Book Review: Freedom Ship: The Uncharted History of Escaping Slavery by Sea
Freedom Ship: The Uncharted History of Escaping Slavery by Sea. By Marcus Rediker. New York: Viking, 2025. Hardcover, 416 pp., $33.00.
Reviewed by Tim Talbott
The traditional story of how the Underground Railroad received its name comes from an event in which an enslaved Kentuckian named Tice Davids successfully made his way to Ohio and seemingly disappeared, causing his former enslaver to exclaim that Davids must have vanished on an underground railroad. The name “Underground Railroad” itself implies a terra firma-based network of conductors and safe houses. Documented accounts, as well as legends, have focused primarily on land-means of escape. Correcting this one-sided perspective is historian Marcus Rediker’s latest book, Freedom Ship: The Uncharted History of Escaping Slavery by Sea.
Readers may recognize Rediker’s name from some of his much-acclaimed earlier works, including, The Slave Ship: A Human History. Rediker combines his interests in maritime and abolitionist history to great effect in giving emphasis to stories involving the often successful, but sometimes thwarted, attempts to use seagoing vessels for one’s own or others’ emancipation. Instead of runaway, Rediker more correctly often uses “sailaway” to describe the water-utilizing freedom seekers he discusses.

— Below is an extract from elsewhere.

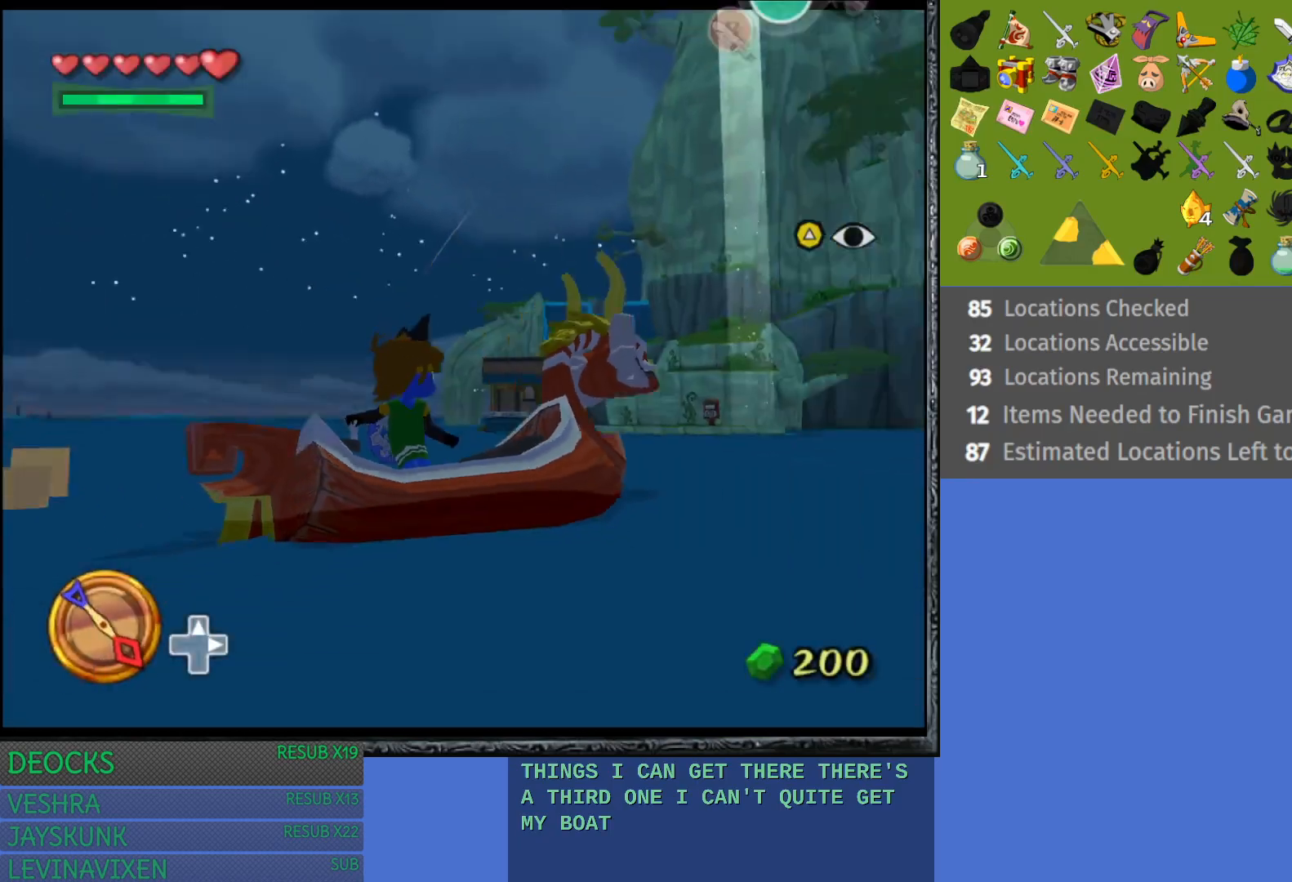
{"buttons": [], "left_stick": "center", "right_stick": "center", "events": []}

Outside of famous attempts like The Pearl incident in 1848, and individuals’ narratives like that of Harriet Jacobs, surprisingly little previous book-length scholarship has appeared on this topic. Thus, Freedom Ship makes a valuable contribution to the historiography and joins previous titles like Sailing to Freedom: Maritime Dimensions of the Underground Railroad, edited by Timothy D. Walker (University of Massachusetts Press, 2021) in shedding more light on this important aspect of emancipation.
The means for overland escapes from Deep South and even some Upper South locations were limited due to the required travel distances. The best chance for successful getaways from such challenging locales was using the many coastal and tidewater river ports that were accessible to seafaring vessels. Places like Savannah, Georgia; Charleston, South Carolina; Wilmington, Edenton, and New Bern, North Carolina; and Norfolk, Petersburg, and Richmond, Virginia, held abundant opportunities for enslaved men, women, and children to stowaway or receive assistance from abolitionist-minded Black and white sailors in making an effort to gain their freedom. As Rediker clearly shows, thousands tried, and many were successful.

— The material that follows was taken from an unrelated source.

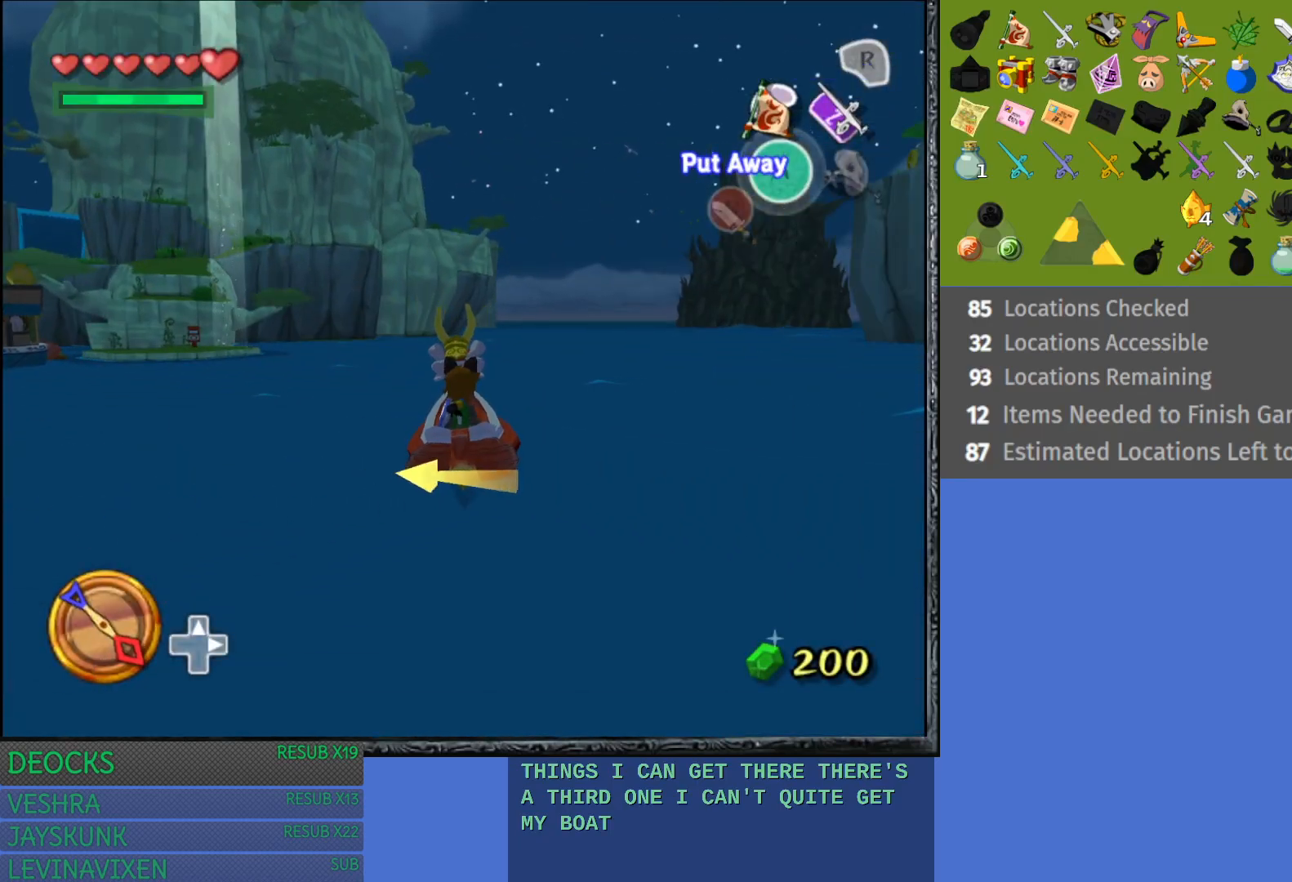
{"buttons": [], "left_stick": "right", "right_stick": "center", "events": [[400, "left_stick", "right"]]}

In addition to a helpful introduction and thought-provoking epilogue, Rediker incorporates eight chapters to outline the situations common with maritime emancipation attempts and to tell the stories of both those who used seacoast vessels for their routes of escape as well as those who tried to help the freedom seekers.
Rediker makes liberal use of many of the antebellum narratives produced by individuals who found their freedom and then bravely told their stories. However, he also uses primary sources like advertisements placed in newspapers attempting to capture the sailaways, and newspaper articles that circulated widely about successful and failed endeavors, as well as obscure records like the quarterly reports of the Virginia Chief Inspector of Vessels, held in the Library of Virginia.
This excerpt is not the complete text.